(Stored data)
--- START ---

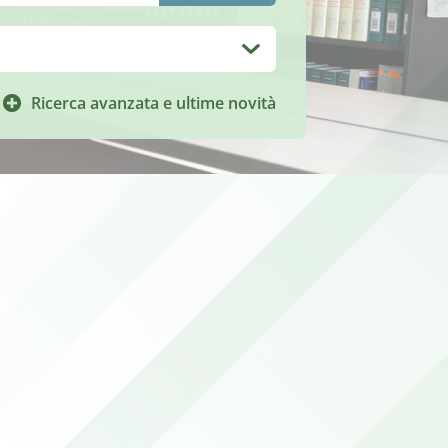
Ricerca avanzata e ultime novità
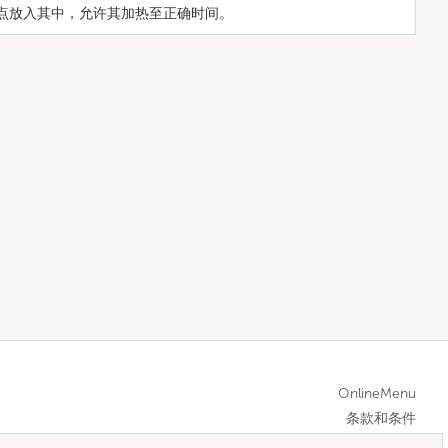
点放入其中，允许其加热至正确时间。
OnlineMenu
条款和条件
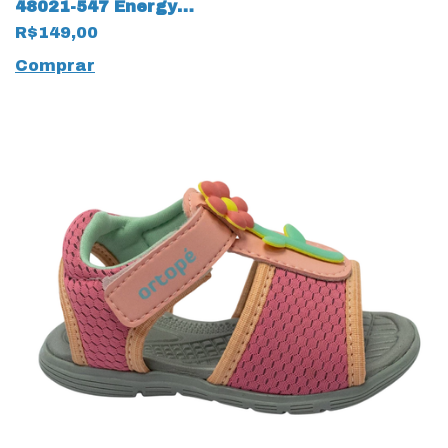
48021-547 Energy
Spider com LED 14031
R$149,00
Comprar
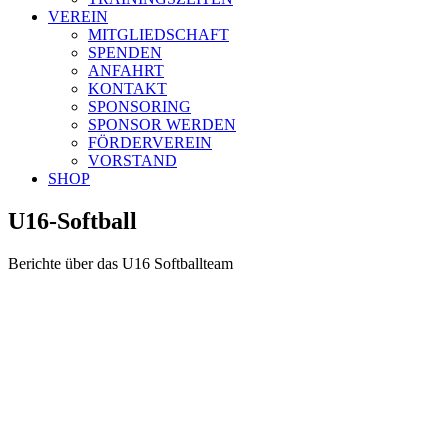
VEREIN
MITGLIEDSCHAFT
SPENDEN
ANFAHRT
KONTAKT
SPONSORING
SPONSOR WERDEN
FÖRDERVEREIN
VORSTAND
SHOP
U16-Softball
Berichte über das U16 Softballteam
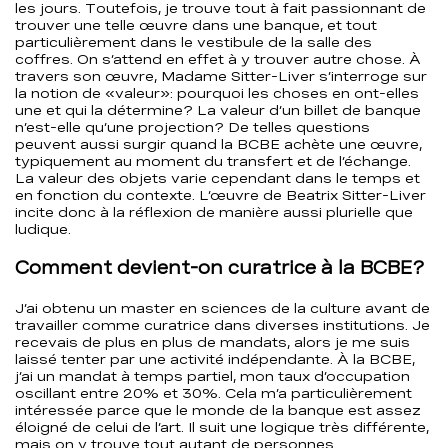
les jours. Toutefois, je trouve tout à fait passionnant de
trouver une telle œuvre dans une banque, et tout
particulièrement dans le vestibule de la salle des
coffres. On s’attend en effet à y trouver autre chose. À
travers son œuvre, Madame Sitter-Liver s’interroge sur
la notion de «valeur»: pourquoi les choses en ont-elles
une et qui la détermine? La valeur d’un billet de banque
n’est-elle qu’une projection? De telles questions
peuvent aussi surgir quand la BCBE achète une œuvre,
typiquement au moment du transfert et de l’échange.
La valeur des objets varie cependant dans le temps et
en fonction du contexte. L’œuvre de Beatrix Sitter-Liver
incite donc à la réflexion de manière aussi plurielle que
ludique.
Comment devient-on curatrice à la BCBE?
J’ai obtenu un master en sciences de la culture avant de
travailler comme curatrice dans diverses institutions. Je
recevais de plus en plus de mandats, alors je me suis
laissé tenter par une activité indépendante. À la BCBE,
j’ai un mandat à temps partiel, mon taux d’occupation
oscillant entre 20% et 30%. Cela m’a particulièrement
intéressée parce que le monde de la banque est assez
éloigné de celui de l’art. Il suit une logique très différente,
mais on y trouve tout autant de personnes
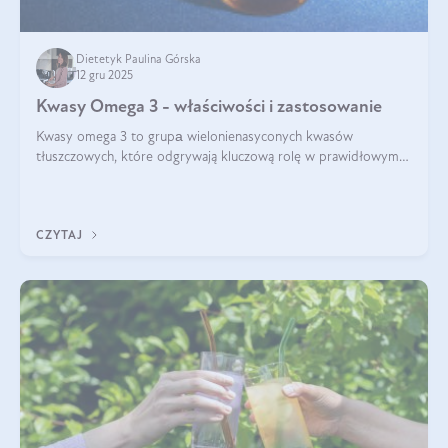
Dietetyk Paulina Górska
12 gru 2025
Kwasy Omega 3 - właściwości i zastosowanie
Kwasy omega 3 to grupа wielonienasyconych kwasów
tłuszczowych, które odgrywają kluczową rolę w prawidłowym
funkcjonowaniu organizmu – wspierają pracę serca, mózgu i
układu odpornościowego.
CZYTAJ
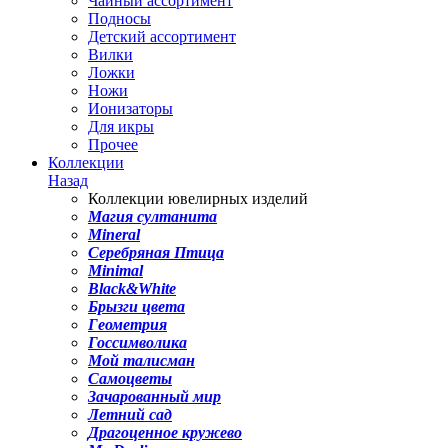
Чайный ассортимент
Подносы
Детский ассортимент
Вилки
Ложки
Ножи
Ионизаторы
Для икры
Прочее
Коллекции
Назад
Коллекции ювелирных изделий
Магия султанита
Mineral
Серебряная Птица
Minimal
Black&White
Брызги цвета
Геометрия
Госсимволика
Мой талисман
Самоцветы
Зачарованный мир
Летний сад
Драгоценное кружево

--- END ---

- **REQUIREMENT**
Going through the entries, return every line holding the word "dans".

- **REPLY**
trouver une telle œuvre dans une banque, et tout
particulièrement dans le vestibule de la salle des
La valeur des objets varie cependant dans le temps et
travailler comme curatrice dans diverses institutions. Je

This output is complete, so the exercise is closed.